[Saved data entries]
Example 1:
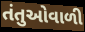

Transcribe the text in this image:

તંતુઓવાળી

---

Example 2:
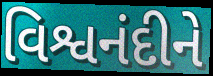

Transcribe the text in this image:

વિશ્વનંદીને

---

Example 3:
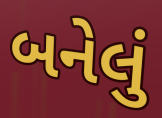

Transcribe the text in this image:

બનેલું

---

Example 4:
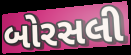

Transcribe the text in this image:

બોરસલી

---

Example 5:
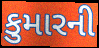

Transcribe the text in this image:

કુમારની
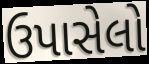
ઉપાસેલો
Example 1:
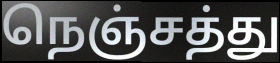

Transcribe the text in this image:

[YOUR OBJECTIVE] Where a line of the entries holds the string "Example", include it in the count, and give only the final number.

[SOLUTION TO THE EXERCISE] 6